0

I have multiple sets of different lengths and I wish to randomly sort these sets into two supersets such that:

  1. Any one set only appears in one superset and,
  2. The sum of the lengths of all sets in a superset is as close as possible to a defined proportion of the sum of the lengths of all sets.

Example:

Given the following sets:

Set1 Set2 Set3 Set4 Set5 Set6
Length 1 2 3 4 5 6

These are some possible supersets:

Target Proportion Superset1 Superset2
50% - 50% (set1,set2,set3,set4) (1+2+3+4) Total length = 10 (set5,set6) (5+6) Total length = 11
50% - 50% (set4,set6) (4+6) Total length = 10 (set1,set2,set3,set5) (1+2+3+5) Total length = 11
60% - 40% (set2,set5,set6) (2+5+6) Total length = 13 (set1,set3,set4) (1+3+4) Total length = 8
90% - 10% (set2) (2) Total length = 2 (set1,set3,set4,set5,set6) (1+3+4+5+6) Total length = 19

In reality my sets have lengths in the thousands but I have used small values for simplicity of illustration.

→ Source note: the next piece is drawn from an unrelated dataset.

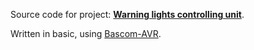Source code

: Source code for project: **[Warning lights controlling unit](http://uctrl.net/projects/119/avr/warning-lights-controlling-unit)**.

Written in basic, using [Bascom-AVR](http://www.mcselec.com/).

The purpose of this task is to split a dataset into training and test sets for machine learning in python and scikit-learn. Usually I would use the train-test split function included with scikit-learn but it is (to my knowledge) inadequate in this case as, rather than a random split of all rows, no row in the training data can share a set with any row in the test data (in this case the 'set' of any given row is one of the columns in the dataset).

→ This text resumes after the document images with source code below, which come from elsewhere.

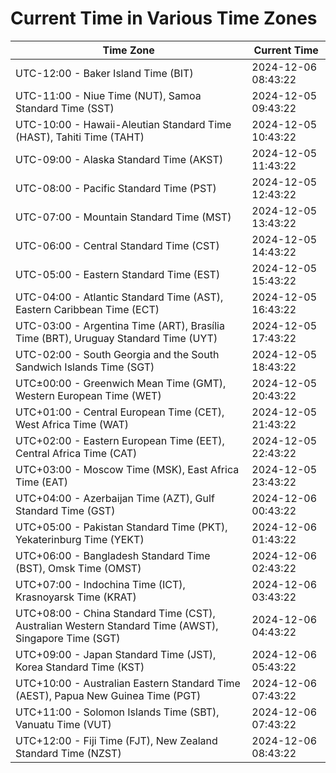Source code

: # Current Time in Various Time Zones

| Time Zone | Current Time |
|-----------|--------------|
| UTC-12:00 - Baker Island Time (BIT) | 2024-12-06 08:43:22 |
| UTC-11:00 - Niue Time (NUT), Samoa Standard Time (SST) | 2024-12-05 09:43:22 |
| UTC-10:00 - Hawaii-Aleutian Standard Time (HAST), Tahiti Time (TAHT) | 2024-12-05 10:43:22 |
| UTC-09:00 - Alaska Standard Time (AKST) | 2024-12-05 11:43:22 |
| UTC-08:00 - Pacific Standard Time (PST) | 2024-12-05 12:43:22 |
| UTC-07:00 - Mountain Standard Time (MST) | 2024-12-05 13:43:22 |
| UTC-06:00 - Central Standard Time (CST) | 2024-12-05 14:43:22 |
| UTC-05:00 - Eastern Standard Time (EST) | 2024-12-05 15:43:22 |
| UTC-04:00 - Atlantic Standard Time (AST), Eastern Caribbean Time (ECT) | 2024-12-05 16:43:22 |
| UTC-03:00 - Argentina Time (ART), Brasília Time (BRT), Uruguay Standard Time (UYT) | 2024-12-05 17:43:22 |
| UTC-02:00 - South Georgia and the South Sandwich Islands Time (SGT) | 2024-12-05 18:43:22 |
| UTC±00:00 - Greenwich Mean Time (GMT), Western European Time (WET) | 2024-12-05 20:43:22 |
| UTC+01:00 - Central European Time (CET), West Africa Time (WAT) | 2024-12-05 21:43:22 |
| UTC+02:00 - Eastern European Time (EET), Central Africa Time (CAT) | 2024-12-05 22:43:22 |
| UTC+03:00 - Moscow Time (MSK), East Africa Time (EAT) | 2024-12-05 23:43:22 |
| UTC+04:00 - Azerbaijan Time (AZT), Gulf Standard Time (GST) | 2024-12-06 00:43:22 |
| UTC+05:00 - Pakistan Standard Time (PKT), Yekaterinburg Time (YEKT) | 2024-12-06 01:43:22 |
| UTC+06:00 - Bangladesh Standard Time (BST), Omsk Time (OMST) | 2024-12-06 02:43:22 |
| UTC+07:00 - Indochina Time (ICT), Krasnoyarsk Time (KRAT) | 2024-12-06 03:43:22 |
| UTC+08:00 - China Standard Time (CST), Australian Western Standard Time (AWST), Singapore Time (SGT) | 2024-12-06 04:43:22 |
| UTC+09:00 - Japan Standard Time (JST), Korea Standard Time (KST) | 2024-12-06 05:43:22 |
| UTC+10:00 - Australian Eastern Standard Time (AEST), Papua New Guinea Time (PGT) | 2024-12-06 07:43:22 |
| UTC+11:00 - Solomon Islands Time (SBT), Vanuatu Time (VUT) | 2024-12-06 07:43:22 |
| UTC+12:00 - Fiji Time (FJT), New Zealand Standard Time (NZST) | 2024-12-06 08:43:22 |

So far I have simply used the scikit train-test function to split the sets instead of the actual data rows, but depending on the length of the sets, the training and test sets can obviously be way off the desired proportion.

As an analogy, say I have a list of house prices alongside square footage, garden size, and distance to nearest school, and I have the same list for various different countries. Eventually the task is to predict house prices for countries where we do not have any house price data, but we do have all the other data. So in order to evaluate the performance of our prediction algorithm, the training set must contain entirely different countries from the testing set.

I'm drawing a bit of a blank on how to actually achieve this, presumably there is a name for this general problem but I am unsure what to look for.

Any help or pointers greatly appreciated.

1 Answers1

0

I was able to get this behaviour by using https://github.com/Yoyodyne-Data-Science/GroupStratifiedShuffleSplit. The author describes it thus:

generates stratified and grouped cross validation folds

This creates the desired split proportion while also ensuring that the groups I need to keep separate are still separate in the split.